▸ **BRIEF**:
Take the material below and reproduce, word for word, only the lines from the line with "left knee: (367, 252, 17)" through the line with "left wrist: (474, 215, -22)".

▸ **RECORDS**:
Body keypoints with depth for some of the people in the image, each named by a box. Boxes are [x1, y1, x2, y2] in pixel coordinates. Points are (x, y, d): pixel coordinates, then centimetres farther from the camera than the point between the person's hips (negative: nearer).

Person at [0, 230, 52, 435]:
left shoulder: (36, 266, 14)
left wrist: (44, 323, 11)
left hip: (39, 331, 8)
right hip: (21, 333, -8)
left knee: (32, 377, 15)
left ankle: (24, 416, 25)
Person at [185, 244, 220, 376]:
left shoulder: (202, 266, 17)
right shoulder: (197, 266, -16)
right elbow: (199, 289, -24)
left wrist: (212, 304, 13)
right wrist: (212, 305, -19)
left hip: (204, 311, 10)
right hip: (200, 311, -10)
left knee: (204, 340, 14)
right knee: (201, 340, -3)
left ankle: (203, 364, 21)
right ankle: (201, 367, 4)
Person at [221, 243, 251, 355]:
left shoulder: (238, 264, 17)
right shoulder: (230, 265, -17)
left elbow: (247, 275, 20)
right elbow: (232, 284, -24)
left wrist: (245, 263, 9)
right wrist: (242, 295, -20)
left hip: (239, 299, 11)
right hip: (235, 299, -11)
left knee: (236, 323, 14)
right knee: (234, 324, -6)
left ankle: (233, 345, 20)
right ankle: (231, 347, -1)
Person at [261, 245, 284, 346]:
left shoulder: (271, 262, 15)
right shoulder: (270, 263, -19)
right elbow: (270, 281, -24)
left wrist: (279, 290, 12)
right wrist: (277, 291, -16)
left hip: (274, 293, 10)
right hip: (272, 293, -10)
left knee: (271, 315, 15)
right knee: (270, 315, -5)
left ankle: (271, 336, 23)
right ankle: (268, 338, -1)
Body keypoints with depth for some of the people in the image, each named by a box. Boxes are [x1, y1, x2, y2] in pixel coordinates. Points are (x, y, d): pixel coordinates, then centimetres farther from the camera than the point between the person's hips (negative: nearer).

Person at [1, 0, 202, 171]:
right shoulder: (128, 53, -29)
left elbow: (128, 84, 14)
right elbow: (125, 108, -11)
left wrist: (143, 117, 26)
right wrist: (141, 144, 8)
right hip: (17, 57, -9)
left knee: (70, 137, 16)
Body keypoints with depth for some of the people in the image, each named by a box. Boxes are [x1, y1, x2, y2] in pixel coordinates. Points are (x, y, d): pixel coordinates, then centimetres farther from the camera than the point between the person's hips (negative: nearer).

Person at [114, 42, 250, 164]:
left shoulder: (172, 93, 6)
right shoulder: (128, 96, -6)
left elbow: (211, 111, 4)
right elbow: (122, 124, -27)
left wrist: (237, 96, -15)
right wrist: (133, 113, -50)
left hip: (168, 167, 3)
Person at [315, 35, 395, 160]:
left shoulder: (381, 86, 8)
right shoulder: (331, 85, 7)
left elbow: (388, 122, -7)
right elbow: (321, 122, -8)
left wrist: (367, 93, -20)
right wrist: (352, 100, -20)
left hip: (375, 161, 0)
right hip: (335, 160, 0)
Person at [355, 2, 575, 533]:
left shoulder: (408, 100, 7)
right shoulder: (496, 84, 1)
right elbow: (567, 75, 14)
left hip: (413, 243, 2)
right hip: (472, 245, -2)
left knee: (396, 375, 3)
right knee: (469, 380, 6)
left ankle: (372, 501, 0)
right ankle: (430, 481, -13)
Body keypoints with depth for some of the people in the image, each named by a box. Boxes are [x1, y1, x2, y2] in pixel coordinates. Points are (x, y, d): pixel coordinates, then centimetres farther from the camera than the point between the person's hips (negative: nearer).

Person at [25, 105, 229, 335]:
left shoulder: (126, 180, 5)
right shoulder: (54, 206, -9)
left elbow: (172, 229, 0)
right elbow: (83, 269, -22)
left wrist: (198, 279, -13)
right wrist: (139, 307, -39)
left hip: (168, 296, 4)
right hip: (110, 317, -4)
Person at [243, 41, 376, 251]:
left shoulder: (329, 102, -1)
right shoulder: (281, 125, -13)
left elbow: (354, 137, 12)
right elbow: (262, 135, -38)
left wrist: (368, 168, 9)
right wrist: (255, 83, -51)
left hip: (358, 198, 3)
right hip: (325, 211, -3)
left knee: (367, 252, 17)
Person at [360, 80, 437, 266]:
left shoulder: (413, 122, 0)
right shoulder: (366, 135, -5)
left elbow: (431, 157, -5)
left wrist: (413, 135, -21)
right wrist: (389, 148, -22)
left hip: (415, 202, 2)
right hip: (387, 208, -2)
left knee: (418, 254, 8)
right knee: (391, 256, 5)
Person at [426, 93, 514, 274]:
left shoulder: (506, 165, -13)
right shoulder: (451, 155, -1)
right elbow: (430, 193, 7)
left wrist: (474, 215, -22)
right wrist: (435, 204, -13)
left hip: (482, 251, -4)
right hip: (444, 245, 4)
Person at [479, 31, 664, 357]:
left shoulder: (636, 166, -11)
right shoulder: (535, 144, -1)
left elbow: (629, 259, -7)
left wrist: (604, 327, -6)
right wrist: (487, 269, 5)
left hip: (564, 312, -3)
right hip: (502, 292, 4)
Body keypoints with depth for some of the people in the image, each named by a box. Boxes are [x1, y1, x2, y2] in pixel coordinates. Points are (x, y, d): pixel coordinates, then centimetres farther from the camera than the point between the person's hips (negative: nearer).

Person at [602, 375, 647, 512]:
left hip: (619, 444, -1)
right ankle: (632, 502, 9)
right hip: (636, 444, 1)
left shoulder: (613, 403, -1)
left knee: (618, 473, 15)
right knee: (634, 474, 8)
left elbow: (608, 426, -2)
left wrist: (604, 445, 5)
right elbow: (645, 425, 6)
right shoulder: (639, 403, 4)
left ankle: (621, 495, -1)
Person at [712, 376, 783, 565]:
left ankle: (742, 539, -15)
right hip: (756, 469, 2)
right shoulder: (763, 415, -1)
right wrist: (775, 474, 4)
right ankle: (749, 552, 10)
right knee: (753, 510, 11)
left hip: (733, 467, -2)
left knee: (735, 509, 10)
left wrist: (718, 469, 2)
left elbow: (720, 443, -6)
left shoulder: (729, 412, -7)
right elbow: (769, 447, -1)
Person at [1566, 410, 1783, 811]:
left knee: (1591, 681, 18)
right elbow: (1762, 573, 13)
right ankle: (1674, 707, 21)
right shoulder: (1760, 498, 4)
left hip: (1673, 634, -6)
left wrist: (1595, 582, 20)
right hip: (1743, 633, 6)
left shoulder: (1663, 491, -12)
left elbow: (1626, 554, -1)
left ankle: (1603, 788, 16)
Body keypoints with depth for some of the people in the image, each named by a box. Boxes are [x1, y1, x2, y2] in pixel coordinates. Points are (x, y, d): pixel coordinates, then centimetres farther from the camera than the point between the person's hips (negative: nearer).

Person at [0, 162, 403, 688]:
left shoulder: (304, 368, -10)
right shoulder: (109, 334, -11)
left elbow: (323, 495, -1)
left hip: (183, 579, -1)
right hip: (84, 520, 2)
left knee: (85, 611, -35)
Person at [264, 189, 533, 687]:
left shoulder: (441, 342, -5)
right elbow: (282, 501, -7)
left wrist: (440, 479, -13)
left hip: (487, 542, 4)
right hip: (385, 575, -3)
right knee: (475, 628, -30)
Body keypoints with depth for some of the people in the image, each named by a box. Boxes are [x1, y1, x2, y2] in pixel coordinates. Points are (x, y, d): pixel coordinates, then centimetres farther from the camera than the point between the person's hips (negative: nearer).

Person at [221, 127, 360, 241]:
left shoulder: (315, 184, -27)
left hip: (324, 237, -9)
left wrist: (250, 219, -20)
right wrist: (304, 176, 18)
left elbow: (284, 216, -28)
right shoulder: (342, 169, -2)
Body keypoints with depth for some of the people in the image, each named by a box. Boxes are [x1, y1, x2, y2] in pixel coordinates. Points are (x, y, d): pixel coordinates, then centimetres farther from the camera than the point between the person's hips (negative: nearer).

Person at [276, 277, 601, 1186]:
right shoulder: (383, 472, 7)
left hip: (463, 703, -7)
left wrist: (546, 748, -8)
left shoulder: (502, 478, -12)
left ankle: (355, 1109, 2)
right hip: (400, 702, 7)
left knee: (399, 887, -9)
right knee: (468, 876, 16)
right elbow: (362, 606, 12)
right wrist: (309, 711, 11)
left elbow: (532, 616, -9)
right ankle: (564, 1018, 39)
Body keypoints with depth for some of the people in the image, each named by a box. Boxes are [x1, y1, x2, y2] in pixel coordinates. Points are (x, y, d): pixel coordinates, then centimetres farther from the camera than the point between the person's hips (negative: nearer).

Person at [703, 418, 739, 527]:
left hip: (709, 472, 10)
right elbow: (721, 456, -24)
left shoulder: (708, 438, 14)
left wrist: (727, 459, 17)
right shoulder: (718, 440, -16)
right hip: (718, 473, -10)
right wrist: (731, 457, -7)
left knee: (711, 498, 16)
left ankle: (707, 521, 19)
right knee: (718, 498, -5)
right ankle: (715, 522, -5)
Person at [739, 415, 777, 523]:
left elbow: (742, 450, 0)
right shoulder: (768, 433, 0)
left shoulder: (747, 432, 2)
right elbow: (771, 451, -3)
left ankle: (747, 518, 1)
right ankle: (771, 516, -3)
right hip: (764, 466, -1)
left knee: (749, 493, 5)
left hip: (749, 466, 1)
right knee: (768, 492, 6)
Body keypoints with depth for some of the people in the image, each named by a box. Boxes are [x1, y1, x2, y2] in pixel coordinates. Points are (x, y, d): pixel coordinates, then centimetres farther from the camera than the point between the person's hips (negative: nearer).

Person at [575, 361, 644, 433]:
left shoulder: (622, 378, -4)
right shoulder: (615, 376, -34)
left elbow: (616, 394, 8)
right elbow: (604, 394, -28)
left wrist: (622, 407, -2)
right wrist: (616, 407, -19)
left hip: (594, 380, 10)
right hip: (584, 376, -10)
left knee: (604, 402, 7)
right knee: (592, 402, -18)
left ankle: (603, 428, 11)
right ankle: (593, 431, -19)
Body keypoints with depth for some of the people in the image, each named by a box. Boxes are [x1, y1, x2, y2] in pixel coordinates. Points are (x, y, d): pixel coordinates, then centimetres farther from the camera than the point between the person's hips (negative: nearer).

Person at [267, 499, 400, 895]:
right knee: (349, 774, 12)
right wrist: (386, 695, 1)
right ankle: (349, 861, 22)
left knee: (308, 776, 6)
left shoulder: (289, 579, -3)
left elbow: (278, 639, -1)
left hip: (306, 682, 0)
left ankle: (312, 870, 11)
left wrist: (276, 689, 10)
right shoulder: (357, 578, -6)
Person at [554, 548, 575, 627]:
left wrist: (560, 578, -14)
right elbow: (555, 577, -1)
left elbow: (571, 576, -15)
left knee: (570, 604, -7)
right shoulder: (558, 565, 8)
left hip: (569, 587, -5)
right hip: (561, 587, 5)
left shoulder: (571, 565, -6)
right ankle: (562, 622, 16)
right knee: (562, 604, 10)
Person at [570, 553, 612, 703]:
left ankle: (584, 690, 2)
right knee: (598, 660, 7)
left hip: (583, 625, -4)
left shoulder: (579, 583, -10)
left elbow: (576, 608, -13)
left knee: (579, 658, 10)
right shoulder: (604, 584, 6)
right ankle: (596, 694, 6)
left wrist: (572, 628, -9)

▸ **ANSWER BOX**:
left knee: (367, 252, 17)
Person at [360, 80, 437, 266]:
left shoulder: (413, 122, 0)
right shoulder: (366, 135, -5)
left elbow: (431, 157, -5)
left wrist: (413, 135, -21)
right wrist: (389, 148, -22)
left hip: (415, 202, 2)
right hip: (387, 208, -2)
left knee: (418, 254, 8)
right knee: (391, 256, 5)
Person at [426, 93, 514, 274]:
left shoulder: (506, 165, -13)
right shoulder: (451, 155, -1)
right elbow: (430, 193, 7)
left wrist: (474, 215, -22)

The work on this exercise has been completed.